Lebih lanjut dikatakan dia, jika kebijakan tersebut dilakukan dalam waktu berbarengan, sudah tentu wajib pajak akan memilih tax amnesty.
“Sekarang wajib pajak diberi dua produk, sunset policy tarifnya 30 persen dan tax amnesty tarifnya 5 persen dan pengampunan pidana. Wajib pajak pasti menunggu kapan tax amnesty, oleh karena itu pemerintah harus pilih mana kebijakan yang paling strategis,” jelasnya.
Prastowo juga mengatakan penerapan sunset policy akan memakan waktu lama dan tidak efektif untuk mencapai target penerimaan pajak. Kebijakan tersebut, kata dia, butuh waktu persiapan sekitar tiga bulan dan pelaksanaannya butuh 8-10 bulan. Dan dalam kurun waktu tersebut, pemerintah kehilangan potensi pajak sekitar Rp5 triliun per harinya.

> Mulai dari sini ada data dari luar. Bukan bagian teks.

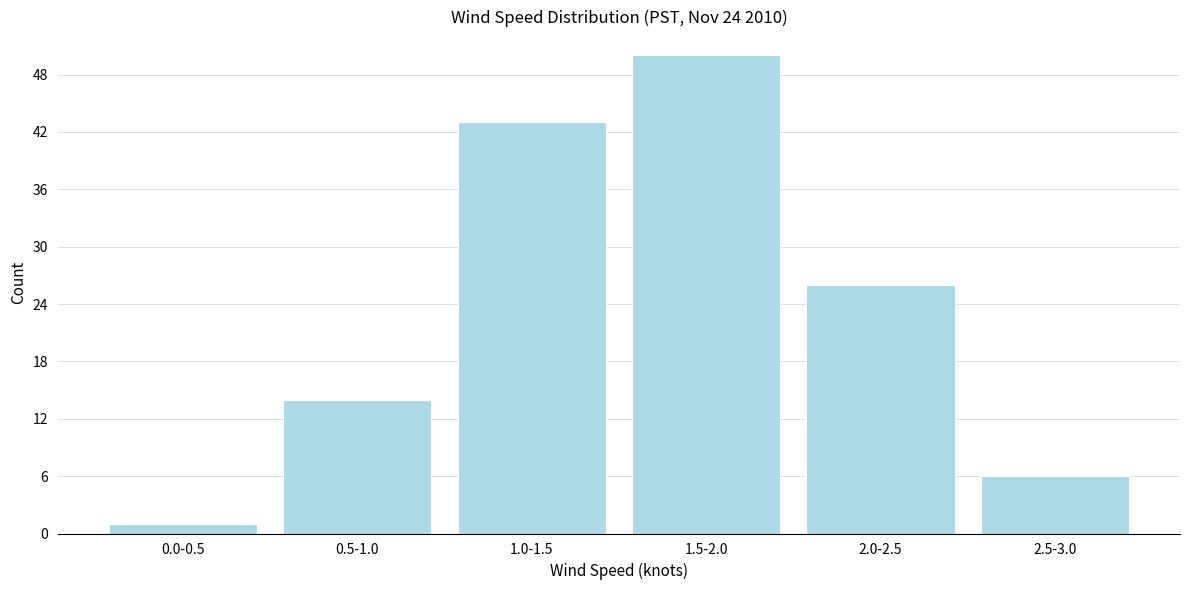

Reading left to right, extract all data points from this chart.

0.0-0.5=1	0.5-1.0=14	1.0-1.5=43	1.5-2.0=50	2.0-2.5=26	2.5-3.0=6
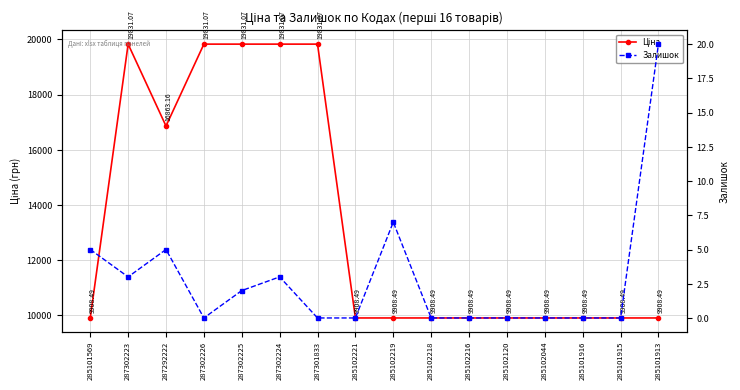

True or false: Ціна has a value of 9908.5 at 285102221.

True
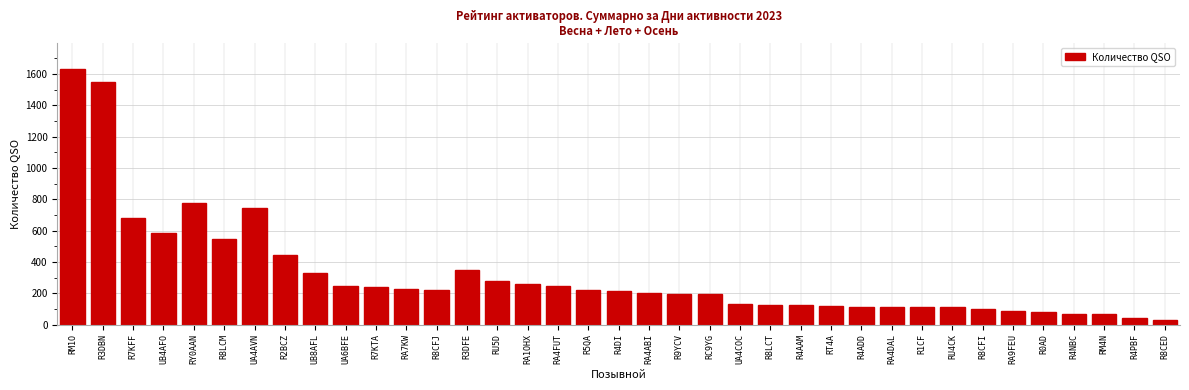

What is the label of the 33rd bar from the left?

R0AD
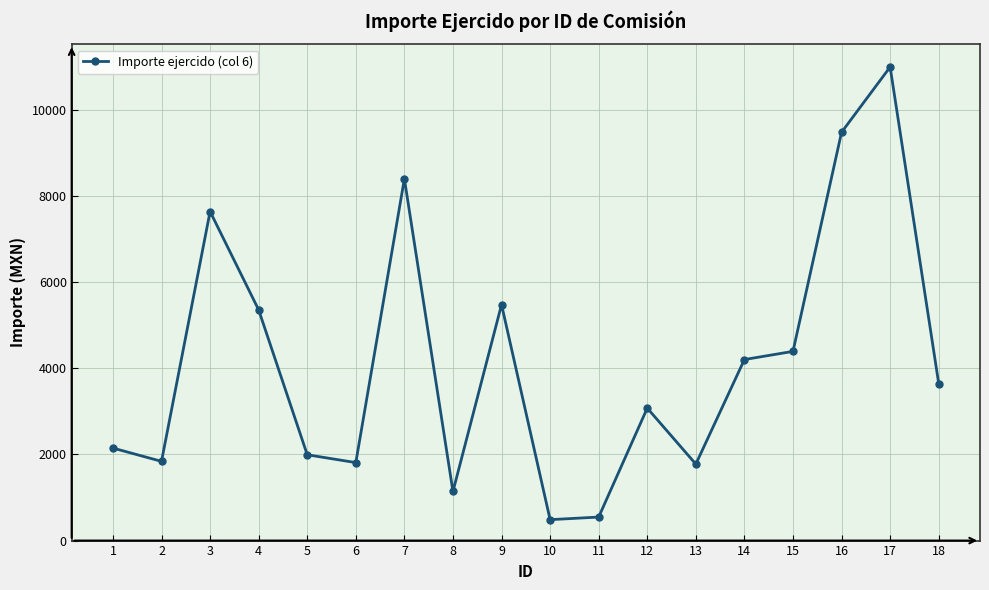

What is the value of the 3rd point from the left?

7637.6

“Berarti fresh money belum bisa didapatkan di tahun ini,” pungkasnya.
Untuk diketahui, pemerintah menargetkan penerimaan dari sektor perpajakan mencapai Rp1.296 triliun. Dari jumlah tersebut, pemerintah menargetkan Rp904,1 triliun berasal dari penerimaan rutin, sedangkan Rp390,2 triliun dari kebijakan upaya lebih atau extra effort.